### TASK TO COMPLETE
Could you return the lines below, unchanged, from the one containing "collector number: 139" through the last line, including both?

****************

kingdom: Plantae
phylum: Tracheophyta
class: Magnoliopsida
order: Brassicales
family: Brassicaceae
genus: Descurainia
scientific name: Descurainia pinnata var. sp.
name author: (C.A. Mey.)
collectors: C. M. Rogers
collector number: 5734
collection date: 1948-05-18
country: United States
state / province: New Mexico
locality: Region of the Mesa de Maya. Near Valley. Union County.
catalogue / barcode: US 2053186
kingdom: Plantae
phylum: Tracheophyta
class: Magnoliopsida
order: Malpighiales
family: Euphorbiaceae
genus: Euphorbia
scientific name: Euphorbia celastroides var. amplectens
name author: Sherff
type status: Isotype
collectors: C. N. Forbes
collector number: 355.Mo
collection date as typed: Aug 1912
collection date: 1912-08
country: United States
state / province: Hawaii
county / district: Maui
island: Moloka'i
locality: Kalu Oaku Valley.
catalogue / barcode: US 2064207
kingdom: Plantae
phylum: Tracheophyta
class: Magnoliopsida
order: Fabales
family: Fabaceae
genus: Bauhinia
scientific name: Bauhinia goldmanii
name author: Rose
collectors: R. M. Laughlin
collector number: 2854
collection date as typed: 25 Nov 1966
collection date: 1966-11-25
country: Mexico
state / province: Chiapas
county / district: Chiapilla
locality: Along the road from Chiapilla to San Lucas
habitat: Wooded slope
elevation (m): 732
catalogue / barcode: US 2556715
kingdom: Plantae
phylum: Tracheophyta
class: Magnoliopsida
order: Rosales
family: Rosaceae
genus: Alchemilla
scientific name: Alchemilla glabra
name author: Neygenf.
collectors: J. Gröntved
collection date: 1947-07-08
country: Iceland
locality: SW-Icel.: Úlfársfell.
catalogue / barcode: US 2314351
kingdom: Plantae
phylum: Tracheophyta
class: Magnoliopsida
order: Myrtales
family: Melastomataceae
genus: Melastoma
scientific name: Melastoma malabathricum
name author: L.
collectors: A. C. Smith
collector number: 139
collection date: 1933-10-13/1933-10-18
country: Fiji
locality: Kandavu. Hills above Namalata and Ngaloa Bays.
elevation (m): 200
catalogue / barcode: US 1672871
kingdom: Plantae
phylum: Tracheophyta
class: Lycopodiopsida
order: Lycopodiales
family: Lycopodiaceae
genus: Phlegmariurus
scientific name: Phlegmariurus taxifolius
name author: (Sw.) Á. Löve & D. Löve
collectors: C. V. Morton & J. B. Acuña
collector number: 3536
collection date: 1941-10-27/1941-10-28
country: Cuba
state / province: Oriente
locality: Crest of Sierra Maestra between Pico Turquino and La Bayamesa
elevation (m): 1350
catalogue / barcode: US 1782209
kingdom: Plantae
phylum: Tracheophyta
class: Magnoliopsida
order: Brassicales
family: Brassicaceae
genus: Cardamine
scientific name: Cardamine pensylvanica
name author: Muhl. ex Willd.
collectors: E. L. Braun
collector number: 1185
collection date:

****************

### TASK RESPONSE
collector number: 139
collection date: 1933-10-13/1933-10-18
country: Fiji
locality: Kandavu. Hills above Namalata and Ngaloa Bays.
elevation (m): 200
catalogue / barcode: US 1672871
kingdom: Plantae
phylum: Tracheophyta
class: Lycopodiopsida
order: Lycopodiales
family: Lycopodiaceae
genus: Phlegmariurus
scientific name: Phlegmariurus taxifolius
name author: (Sw.) Á. Löve & D. Löve
collectors: C. V. Morton & J. B. Acuña
collector number: 3536
collection date: 1941-10-27/1941-10-28
country: Cuba
state / province: Oriente
locality: Crest of Sierra Maestra between Pico Turquino and La Bayamesa
elevation (m): 1350
catalogue / barcode: US 1782209
kingdom: Plantae
phylum: Tracheophyta
class: Magnoliopsida
order: Brassicales
family: Brassicaceae
genus: Cardamine
scientific name: Cardamine pensylvanica
name author: Muhl. ex Willd.
collectors: E. L. Braun
collector number: 1185
collection date:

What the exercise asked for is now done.